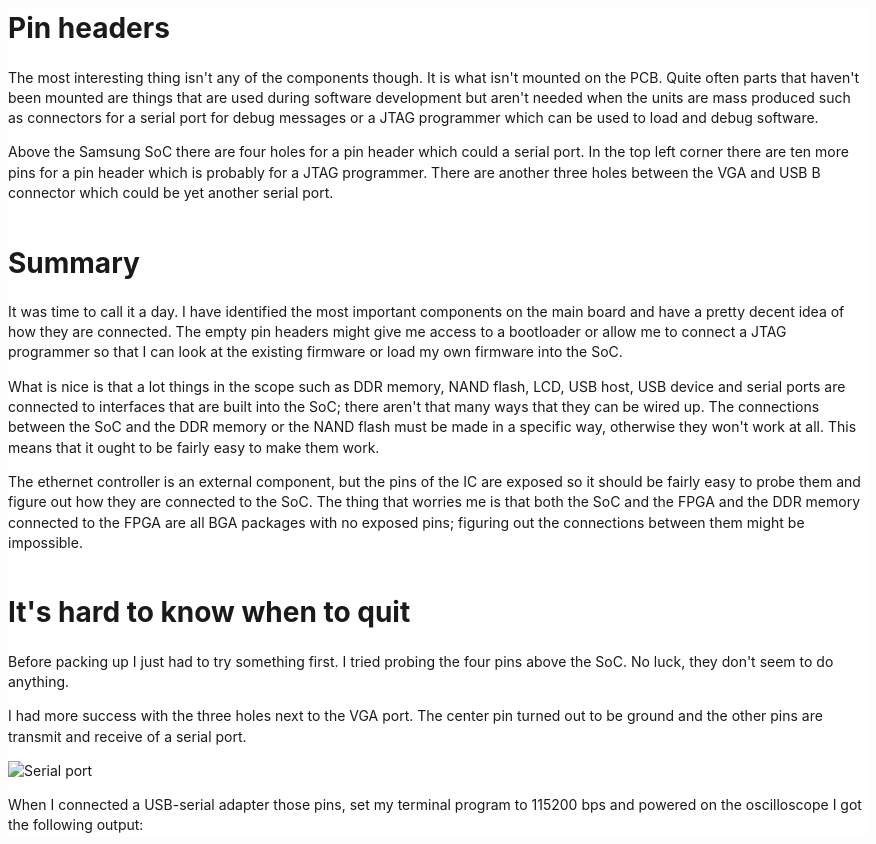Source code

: Pin headers
===========

The most interesting thing isn't any of the components though.  It is
what isn't mounted on the PCB.  Quite often parts that haven't been
mounted are things that are used during software development but
aren't needed when the units are mass produced such as connectors for
a serial port for debug messages or a JTAG programmer which can be
used to load and debug software.

Above the Samsung SoC there are four holes for a pin header which
could a serial port.  In the top left corner there are ten more pins
for a pin header which is probably for a JTAG programmer.  There are
another three holes between the VGA and USB B connector which could be
yet another serial port.

Summary
=======

It was time to call it a day.  I have identified the most important
components on the main board and have a pretty decent idea of how they
are connected.  The empty pin headers might give me access to a
bootloader or allow me to connect a JTAG programmer so that I can look
at the existing firmware or load my own firmware into the SoC.

What is nice is that a lot things in the scope such as DDR memory,
NAND flash, LCD, USB host, USB device and serial ports are connected
to interfaces that are built into the SoC; there aren't that many ways
that they can be wired up.  The connections between the SoC and the
DDR memory or the NAND flash must be made in a specific way, otherwise
they won't work at all.  This means that it ought to be fairly easy to
make them work.

The ethernet controller is an external component, but the pins of the
IC are exposed so it should be fairly easy to probe them and figure
out how they are connected to the SoC.  The thing that worries me is
that both the SoC and the FPGA and the DDR memory connected to the
FPGA are all BGA packages with no exposed pins; figuring out the
connections between them might be impossible.

It's hard to know when to quit
==============================

Before packing up I just had to try something first.  I tried probing the
four pins above the SoC.  No luck, they don't seem to do anything.

I had more success with the three holes next to the VGA port.  The
center pin turned out to be ground and the other pins are transmit and
receive of a serial port.

![Serial port]({{site.baseurl}}/images/2016-05-01-sds7102-hacking/serial-port.jpg)

When I connected a USB-serial adapter those pins, set my terminal
program to 115200 bps and powered on the oscilloscope I got the
following output:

> _ASSIGNMENT_
Every line between the start of the listing and the line containing "another three holes", both ends counted, needs to be printed exactly, minus the pictures.

> _TASK RESPONSE_
Source code

: Pin headers
===========

The most interesting thing isn't any of the components though.  It is
what isn't mounted on the PCB.  Quite often parts that haven't been
mounted are things that are used during software development but
aren't needed when the units are mass produced such as connectors for
a serial port for debug messages or a JTAG programmer which can be
used to load and debug software.

Above the Samsung SoC there are four holes for a pin header which
could a serial port.  In the top left corner there are ten more pins
for a pin header which is probably for a JTAG programmer.  There are
another three holes between the VGA and USB B connector which could be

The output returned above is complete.